Task directions: Report each line below that contains the string "Reads", copying every such line in full.

Extracted data entries:
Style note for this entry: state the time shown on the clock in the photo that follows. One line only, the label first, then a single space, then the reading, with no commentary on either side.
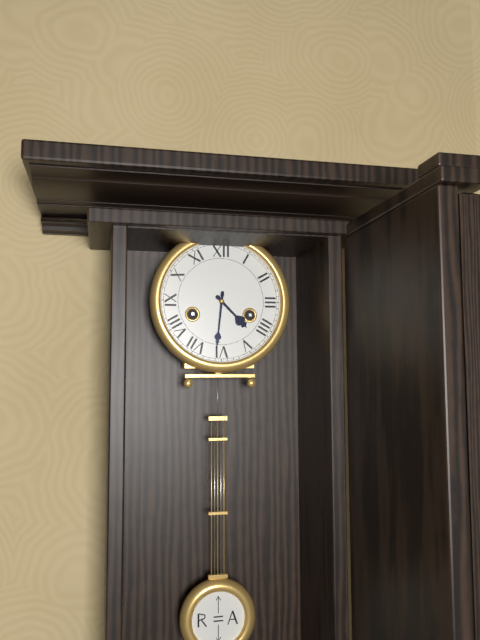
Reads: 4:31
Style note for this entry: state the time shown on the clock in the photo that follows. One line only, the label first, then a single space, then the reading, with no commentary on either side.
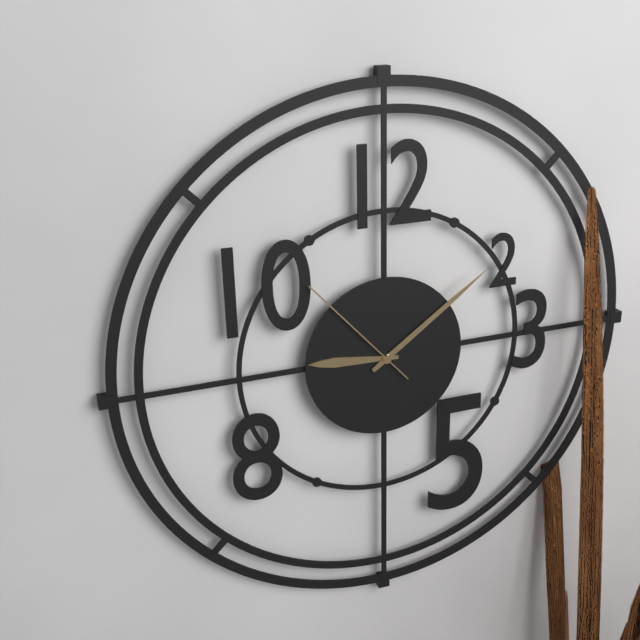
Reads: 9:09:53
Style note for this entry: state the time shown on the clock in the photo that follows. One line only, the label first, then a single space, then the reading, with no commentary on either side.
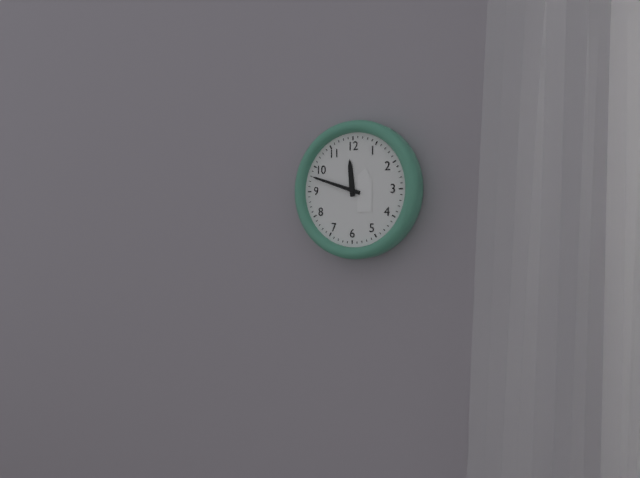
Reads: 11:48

...

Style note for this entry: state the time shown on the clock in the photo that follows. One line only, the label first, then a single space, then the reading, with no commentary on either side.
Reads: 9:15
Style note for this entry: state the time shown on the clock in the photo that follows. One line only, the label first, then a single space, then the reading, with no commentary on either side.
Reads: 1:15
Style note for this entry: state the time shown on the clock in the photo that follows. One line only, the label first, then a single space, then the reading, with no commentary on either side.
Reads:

Result:
Reads: 4:31
Reads: 9:09:53
Reads: 11:48
Reads: 9:15
Reads: 1:15
Reads:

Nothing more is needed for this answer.